During the previous petitions to the local districts, Saugus Union officials repeatedly questioned the soundness of the charter’s financial plan, and Einstein officials have countered that no genuine effort has been made by the district to give them a chance.

For the county’s review, Einstein officials provided an audit of their records, which Boyd mentioned during his questioning.

“We have to follow the law,” Lucid said, adding the petition had to be assessed as it was presented, and there was no bond money on the books or a financial audit when district staff completed its extensive review of Einstein.

Einstein recently sold a nearly $6.4 million bond that paid off the school’s high school campus and provide its governing foundation funds needed to expand facilities. The school is currently a 7th- through 11-grade school that will add a 12th grade next year.

Einstein Academy scored a 908 on the state’s Academic Performance Index scale in 2011, which rates schools’ ability to improve student scores on the state’s annual benchmark testing. In 2012, the school earned a 910 on the 0-1,000 scale.

LACOE board member Thomas Saenz, seated directly opposite Boyd across the seven-member board, thanked Saugus Union officials “for making the long drive,” as the hearing wrapped up.

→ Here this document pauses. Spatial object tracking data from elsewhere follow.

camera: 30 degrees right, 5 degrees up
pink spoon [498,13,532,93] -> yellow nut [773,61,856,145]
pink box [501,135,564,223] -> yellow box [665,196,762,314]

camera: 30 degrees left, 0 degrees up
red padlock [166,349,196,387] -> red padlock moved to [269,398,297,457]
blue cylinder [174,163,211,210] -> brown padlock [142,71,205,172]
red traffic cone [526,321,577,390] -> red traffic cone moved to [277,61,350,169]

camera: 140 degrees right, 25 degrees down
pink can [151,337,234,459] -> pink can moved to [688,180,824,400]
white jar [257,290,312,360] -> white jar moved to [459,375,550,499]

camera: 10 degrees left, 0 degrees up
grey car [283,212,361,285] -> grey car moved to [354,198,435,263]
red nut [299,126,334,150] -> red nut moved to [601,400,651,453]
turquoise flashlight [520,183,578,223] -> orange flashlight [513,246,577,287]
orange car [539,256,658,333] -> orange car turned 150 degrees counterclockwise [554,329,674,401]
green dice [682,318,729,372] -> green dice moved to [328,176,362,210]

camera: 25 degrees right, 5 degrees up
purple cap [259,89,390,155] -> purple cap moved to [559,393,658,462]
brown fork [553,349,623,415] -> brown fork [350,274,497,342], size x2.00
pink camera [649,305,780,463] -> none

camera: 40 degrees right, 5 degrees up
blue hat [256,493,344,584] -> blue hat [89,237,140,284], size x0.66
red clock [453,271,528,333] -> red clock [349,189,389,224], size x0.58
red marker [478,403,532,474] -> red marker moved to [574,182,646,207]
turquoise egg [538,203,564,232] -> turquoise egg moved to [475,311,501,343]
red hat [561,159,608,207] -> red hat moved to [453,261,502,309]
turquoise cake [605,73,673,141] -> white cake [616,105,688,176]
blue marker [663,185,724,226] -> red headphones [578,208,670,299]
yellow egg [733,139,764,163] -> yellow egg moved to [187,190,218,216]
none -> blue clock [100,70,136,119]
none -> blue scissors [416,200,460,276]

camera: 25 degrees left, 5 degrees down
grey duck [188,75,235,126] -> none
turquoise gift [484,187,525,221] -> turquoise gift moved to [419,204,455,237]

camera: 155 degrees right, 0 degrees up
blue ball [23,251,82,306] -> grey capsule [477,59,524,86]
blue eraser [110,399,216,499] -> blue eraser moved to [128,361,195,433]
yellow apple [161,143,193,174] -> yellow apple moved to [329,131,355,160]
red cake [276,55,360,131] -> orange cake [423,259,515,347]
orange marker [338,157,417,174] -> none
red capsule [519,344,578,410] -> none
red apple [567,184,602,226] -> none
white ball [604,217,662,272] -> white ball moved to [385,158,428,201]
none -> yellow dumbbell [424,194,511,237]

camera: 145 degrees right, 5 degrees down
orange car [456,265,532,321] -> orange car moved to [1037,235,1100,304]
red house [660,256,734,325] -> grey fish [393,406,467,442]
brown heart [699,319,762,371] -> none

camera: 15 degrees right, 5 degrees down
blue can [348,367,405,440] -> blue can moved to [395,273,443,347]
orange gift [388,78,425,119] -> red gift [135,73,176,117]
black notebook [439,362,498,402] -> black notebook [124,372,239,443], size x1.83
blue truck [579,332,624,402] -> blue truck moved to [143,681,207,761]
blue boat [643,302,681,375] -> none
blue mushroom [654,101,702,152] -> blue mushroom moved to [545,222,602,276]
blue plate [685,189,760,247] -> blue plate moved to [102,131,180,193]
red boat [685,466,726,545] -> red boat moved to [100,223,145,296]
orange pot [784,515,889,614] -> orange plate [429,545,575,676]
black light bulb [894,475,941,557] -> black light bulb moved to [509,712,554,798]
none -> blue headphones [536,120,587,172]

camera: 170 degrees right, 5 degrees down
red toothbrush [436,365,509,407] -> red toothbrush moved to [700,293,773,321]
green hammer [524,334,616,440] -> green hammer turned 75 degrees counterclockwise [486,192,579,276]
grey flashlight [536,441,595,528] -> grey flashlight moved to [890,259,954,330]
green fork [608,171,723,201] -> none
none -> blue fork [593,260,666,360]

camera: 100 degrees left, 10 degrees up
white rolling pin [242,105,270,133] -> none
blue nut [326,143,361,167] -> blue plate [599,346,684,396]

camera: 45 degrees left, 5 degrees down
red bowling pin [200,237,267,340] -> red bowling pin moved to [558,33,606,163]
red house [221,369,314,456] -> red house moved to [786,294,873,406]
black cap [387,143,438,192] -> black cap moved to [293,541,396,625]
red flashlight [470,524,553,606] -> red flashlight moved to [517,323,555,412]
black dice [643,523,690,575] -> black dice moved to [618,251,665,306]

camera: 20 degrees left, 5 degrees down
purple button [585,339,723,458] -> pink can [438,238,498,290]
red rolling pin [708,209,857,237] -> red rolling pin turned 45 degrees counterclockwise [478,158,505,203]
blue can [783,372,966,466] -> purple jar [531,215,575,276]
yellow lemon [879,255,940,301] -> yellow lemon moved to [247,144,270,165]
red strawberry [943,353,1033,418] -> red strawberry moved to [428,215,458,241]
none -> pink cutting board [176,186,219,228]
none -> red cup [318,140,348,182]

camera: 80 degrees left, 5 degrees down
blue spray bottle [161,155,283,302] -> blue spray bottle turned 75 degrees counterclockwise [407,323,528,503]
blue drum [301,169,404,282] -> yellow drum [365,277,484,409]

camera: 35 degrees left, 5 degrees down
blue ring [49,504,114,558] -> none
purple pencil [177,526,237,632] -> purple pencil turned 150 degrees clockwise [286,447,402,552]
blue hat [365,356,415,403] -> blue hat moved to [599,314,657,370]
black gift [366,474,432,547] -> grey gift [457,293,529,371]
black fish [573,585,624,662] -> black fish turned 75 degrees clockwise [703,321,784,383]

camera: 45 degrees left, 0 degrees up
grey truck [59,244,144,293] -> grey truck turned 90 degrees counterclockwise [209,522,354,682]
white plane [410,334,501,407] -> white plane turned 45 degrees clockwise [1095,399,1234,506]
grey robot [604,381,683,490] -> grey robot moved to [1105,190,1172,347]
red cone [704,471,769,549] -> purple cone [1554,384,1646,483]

“We hear a lot of these charter petitions where the school district doesn’t even bother to show up,” he said.

Without missing a beat, LACOE board President Rudell Freer looked at both ends of the dais from her seat in the middle and tried to end the hearing on a slightly lighter note.

“Well, there’s two opposite ends of the spectrum, literally,” she joked.

The board wrapped up its session by noting that it would have decision within the state-required 60-day time period for review.